Apparently caught off guard, she turned the question back at the questioner, who responded that he was not the one running for president and that it was “astonishing” that slavery had not come up in her answer.
Scholars agree that slavery was the main driver of the Civil War, and Haley’s obfuscation prompted swift rebuttals.
“It was about slavery,” President Joe Biden said, responding on social media to video footage of the town hall.
Haley, 51, attempted to clear up her comments in a local radio interview Thursday in New Hampshire, affirming that “of course the Civil War was about slavery, that’s the easy part.”
She accused the town hall questioner — who refused to identify himself to reporters — of being a “Democratic plant” sent to damage her campaign and boost Trump, who is considered by many to be a weaker prospect against Biden in the general election.
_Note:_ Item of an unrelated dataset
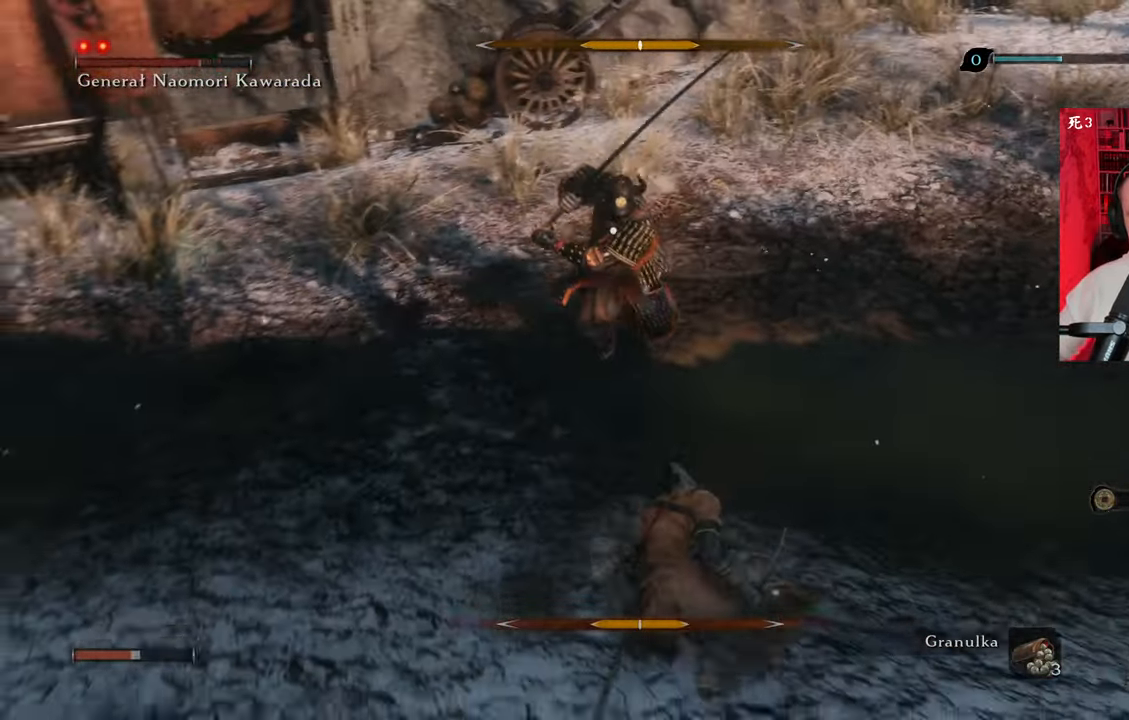
{"keys": ["s"], "mouse": [], "events": []}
Trump commands a lead of more than 20 points in polling for New Hampshire’s January 23 primary, but Haley has been gaining ground — overtaking Florida Governor Ron DeSantis as the former president’s biggest threat.
DeSantis spokesperson Andrew Romeo called Haley’s clarification “embarrassing.”
“If she can’t handle a question as basic as the cause of the Civil War, what does she think is going to happen to her in a general election. The Democrats would eat her lunch,” he posted on X, formerly Twitter.
The Florida governor, who is a distant second behind Trump in nationwide primary polling, has sparked controversy in his own state over the teaching of race, a delicate issue that divides Americans.
Trump himself has been berated on both sides of the political divide and accused of echoing Adolf Hitler for remarks about undocumented migrants “poisoning the blood” of the nation.
Haley, who has a history of stirring controversy on America’s Confederate past, raised eyebrows over her views on the Civil War during her successful run for South Carolina governor in 2010.
Characterizing the conflict as a fight between “tradition” and “change,” she told a private meeting of Confederate heritage groups there were “passions on different sides.”
She was praised in 2015 when she signed legislation removing the Confederate flag from the State House after a white supremacist killed nine people at a church in Charleston.
But she had vowed to leave the flag up during her election campaign, arguing that “every state has different conditions, and every state has certain things that they hold as part of their heritage.”
Democratic National Committee Chairman Jaime Harrison said her latest remarks were “not stunning” to any Black residents of South Carolina during her term in office.
“Some may have forgotten but I haven’t. Time to take off the rose-colored Nikki Haley glasses folks,” he said.